20 Avril 2025
Colette Guillaumin
(1934–2017)
Sociologue et chercheuse au CNRS, Colette Guillaumin est une figure majeure du féminisme matérialiste français et une pionnière dans l’étude des constructions sociales de la race et du sexe. Née à Paris en 1934, elle consacre sa vie à l’analyse des mécanismes de domination en s’attachant à comprendre comment certaines différences — de sexe ou de « race » — deviennent des rapports sociaux de pouvoir. Après des études de lettres, elle se tourne vers la sociologie et rejoint le Centre national de la recherche scientifique (CNRS), où elle mène des recherches à la fois théoriques et engagées sur les systèmes de classification sociale, les stéréotypes raciaux, le sexisme et les formes d’appropriation des corps. Elle participe activement aux débats féministes des années 1970 et 1980, notamment au sein de la revue Questions féministes, puis Nouvelles questions féministes, aux côtés de Christine Delphy, Monique Wittig ou Nicole-Claude Mathieu.
Déconstruire les « différences naturelles », s'attaquer au naturalisme est un des leitmotiv de Colette Guillamin, sont visés Foucault et Deleuze, et donc leur point aveugle, leur angle mort de la domination, de leur prétendue critique. L’un des apports fondamentaux de Guillaumin est sa critique de ce qu’elle appelle l’idéologie naturaliste. Selon elle, le racisme comme le sexisme reposent sur une fiction : l’idée qu’il existerait des différences "naturelles" entre les groupes humains — biologiques, psychiques ou morales — qui justifieraient leur inégalité sociale. Elle montre que ces différences sont en réalité socialement construites, assignées, et qu’elles servent à légitimer des rapports de domination.

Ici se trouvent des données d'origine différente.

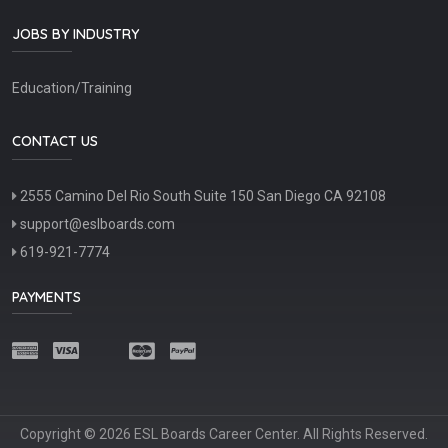
JOBS BY INDUSTRY
Education/Training
CONTACT US
2555 Camino Del Rio South Suite 150 San Diego CA 92108
support@eslboards.com
619-921-7774
PAYMENTS
Copyright © 2026 ESL Boards Career Center. All Rights Reserved.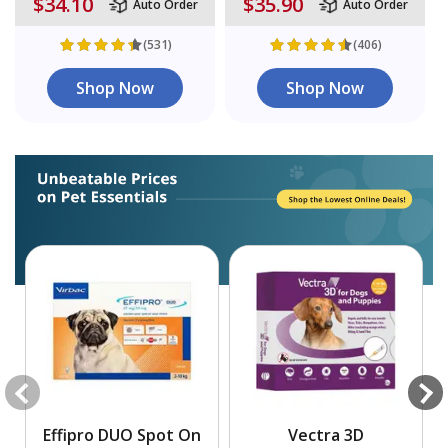
$34.10
$35.90
Auto Order
Auto Order
(531)
(406)
Shop Now
Shop Now
Effipro DUO Spot On
Vectra 3D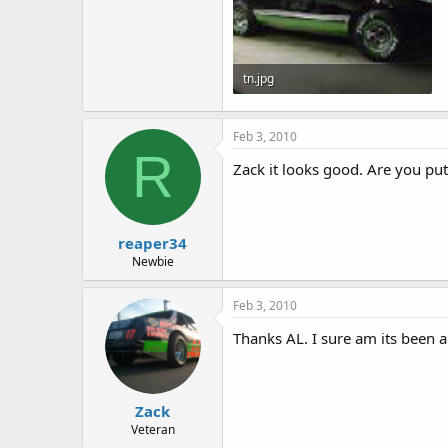
tn.jpg
3.8 KB · Views: 2,217
Feb 3, 2010
R
Zack it looks good. Are you putt
reaper34
Newbie
Feb 3, 2010
Thanks AL. I sure am its been a 
Zack
Veteran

Apports clés et thèses principales
📌 Race et racisation. Dans ses premiers travaux, notamment dans L’Idéologie raciste (1972), Guillaumin s’intéresse à la manière dont les sociétés européennes ont construit la notion de « race » comme une essence héréditaire, immuable et visible dans le corps. Elle y voit un outil de classement et de hiérarchisation, permettant de transformer des différences sociales ou culturelles en différences biologiques supposées.

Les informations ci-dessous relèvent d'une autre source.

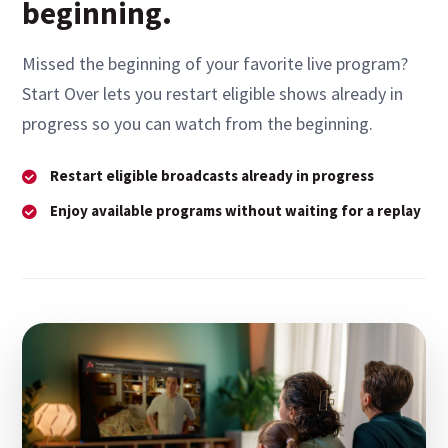
beginning.
Missed the beginning of your favorite live program?
Start Over lets you restart eligible shows already in
progress so you can watch from the beginning.
Restart eligible broadcasts already in progress
Enjoy available programs without waiting for a replay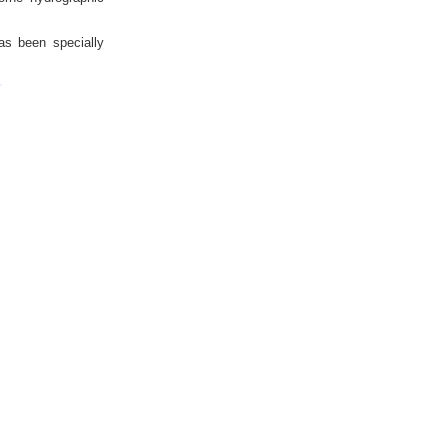
as been specially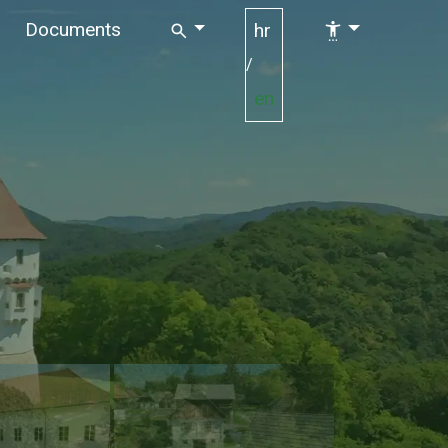
Documents
hr
/
en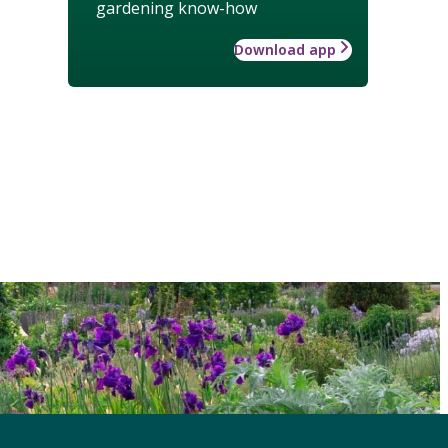
gardening know-how
Download app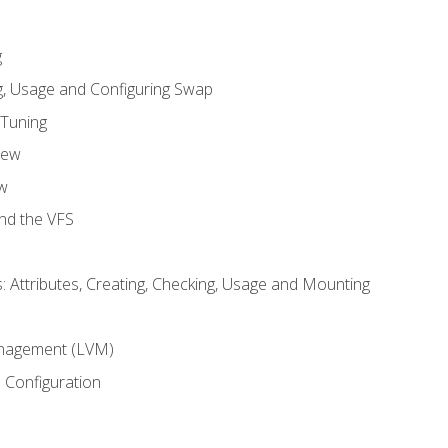
g
, Usage and Configuring Swap
 Tuning
iew
w
and the VFS
: Attributes, Creating, Checking, Usage and Mounting
m
nagement (LVM)
 Configuration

📌 Sexage. Dans Le Sexe du social (1992), Guillaumin applique la même grille de lecture au genre. Elle y développe le concept de sexage, pour désigner le processus d’appropriation systématique des femmes par les hommes. Le corps des femmes est ainsi pensé comme ressource naturelle : pour la reproduction, le travail domestique, la sexualité ou la compagnie affective. Le sexage est un système de domination matérielle, qui repose sur la transformation des femmes en classe de service.
📌 Appropriation. Au cœur de sa pensée se trouve l’idée que les rapports sociaux de sexe et de race fonctionnent selon une logique d’appropriation : appropriation du corps, du temps, de la subjectivité. Les femmes et les racisé·es ne sont pas simplement « exploité·es » au sens marxiste, mais possédé·es, utilisés comme une extension des besoins et des désirs du groupe dominant.

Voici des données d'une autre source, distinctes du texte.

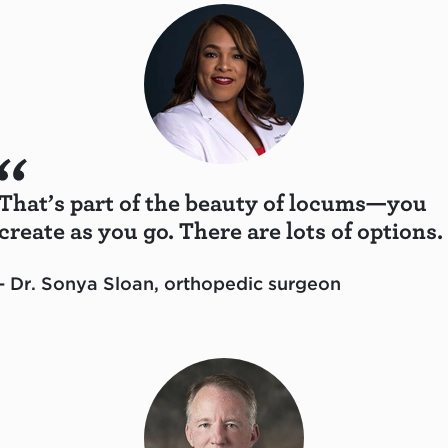
That’s part of the beauty of locums—you
create as you go. There are lots of options.
- Dr. Sonya Sloan, orthopedic surgeon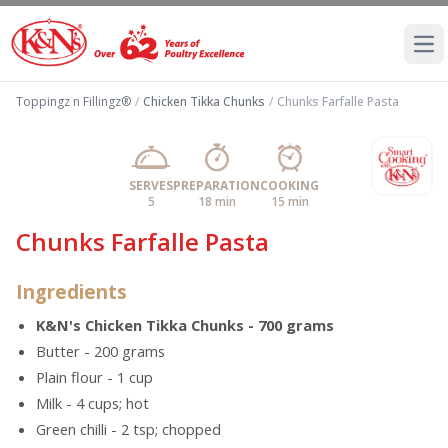
Ope
Toppingz n Fillingz®
/
Chicken Tikka Chunks
/
Chunks Farfalle Pasta
SERVES
PREPARATION
COOKING
5
18 min
15 min
Chunks Farfalle Pasta
Ingredients
K&N's Chicken Tikka Chunks - 700 grams
Butter - 200 grams
Plain flour - 1 cup
Milk - 4 cups; hot
Green chilli - 2 tsp; chopped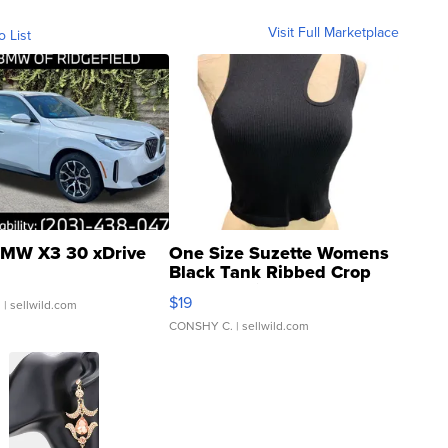
Visit Full Marketplace
o List
MW X3 30 xDrive
One Size Suzette Womens
Black Tank Ribbed Crop
Asymmetrical ...
$19
.
| sellwild.com
CONSHY C.
| sellwild.com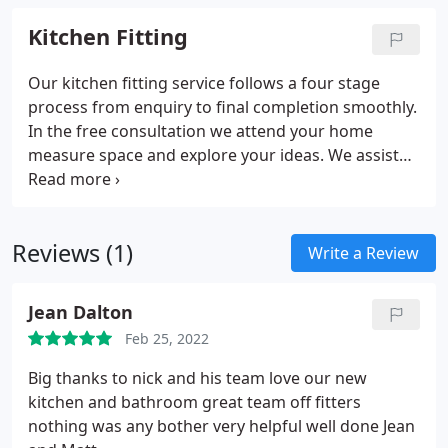
Kitchen Fitting
Our kitchen fitting service follows a four stage
process from enquiry to final completion smoothly.
In the free consultation we attend your home
measure space and explore your ideas. We assist
with design planning selecting materials and
coordinating trades carefully throughout. Our
installers complete joinery plumbing electrics
Reviews (1)
finishing work efficiently final walkthrough
Write a Review
ensuring satisfaction
Jean Dalton
Feb 25, 2022
Big thanks to nick and his team love our new
kitchen and bathroom great team off fitters
nothing was any bother very helpful well done Jean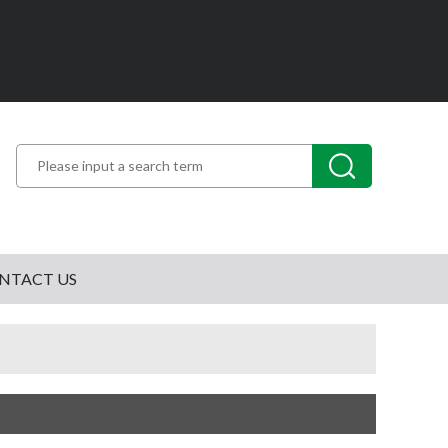
NTACT US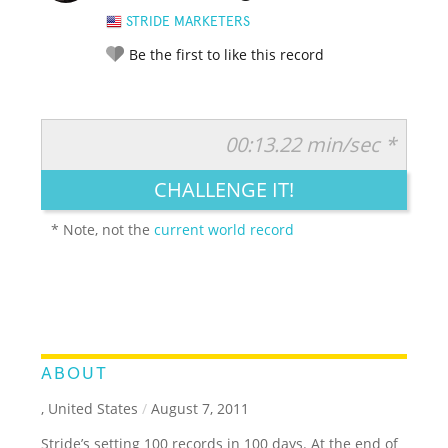
STRIDE MARKETERS
Be the first to like this record
00:13.22 min/sec *
RATE IT:
LEGENDARY
FUNNY
CUTE
CREATIVE
CHALLENGE IT!
GROSS
IMPRESSIVE
* Note, not the
current world record
ABOUT
, United States
/
August 7, 2011
Stride’s setting 100 records in 100 days. At the end of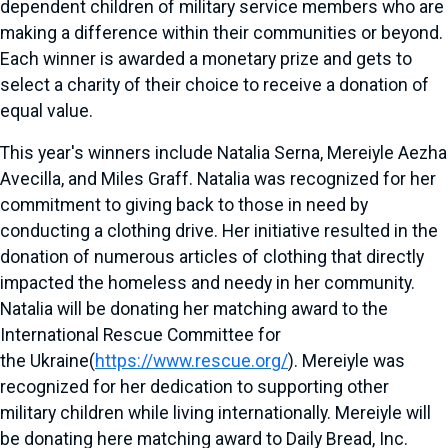
dependent children of military service members who are
making a difference within their communities or beyond.
Each winner is awarded a monetary prize and gets to
select a charity of their choice to receive a donation of
equal value.
This year's winners include
Natalia Serna
, Mereiyle Aezha
Avecilla, and
Miles Graff
. Natalia was recognized for her
commitment to giving back to those in need by
conducting a clothing drive. Her initiative resulted in the
donation of numerous articles of clothing that directly
impacted the homeless and needy in her community.
Natalia will be donating her matching award to the
International Rescue Committee for
the
Ukraine
(
https://www.rescue.org/
). Mereiyle was
recognized for her dedication to supporting other
military children while living internationally. Mereiyle will
be donating here matching award to Daily Bread, Inc.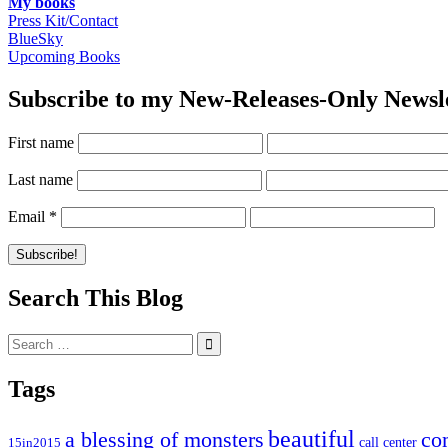
My books
Press Kit/Contact
BlueSky
Upcoming Books
Subscribe to my New-Releases-Only Newsl
First name
Last name
Email
*
Search This Blog
Search
for:
Tags
beautiful
co
a blessing of monsters
15in2015
call center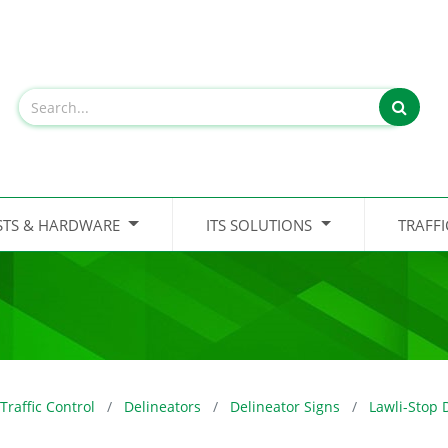
STS & HARDWARE
ITS SOLUTIONS
TRAFF
Traffic Control
Delineators
Delineator Signs
Lawli-Stop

Plus largement, la pensée de Colette Guillaumin reste d’une grande actualité pour comprendre les formes contemporaines d’oppression raciale et sexiste. Elle a influencé nombre de chercheuses et de militantes féministes, queer et antiracistes, en France comme à l'étranger. Son insistance sur les logiques d’appropriation des corps préfigure des analyses plus récentes sur la marchandisation de la reproduction, la division sexuelle du travail, ou encore les violences systémiques. Qui plus est, en refusant les évidences naturalisées, en révélant les rapports de pouvoir qui les sous-tendent, Colette Guillaumin apporte des outils puissants pour penser la domination et imaginer son renversement. Guillaumin rejette les explications psychologisantes ou culturelles des rapports de domination. Son approche matérialiste, proche de celle de Christine Delphy, s’attache à montrer que le genre est un rapport social de classe, structuré autour de l’exploitation directe du travail et du corps des femmes. Le féminisme, pour elle, ne peut donc se contenter de revendiquer l’égalité : il doit viser la suppression du groupe des femmes en tant que classe.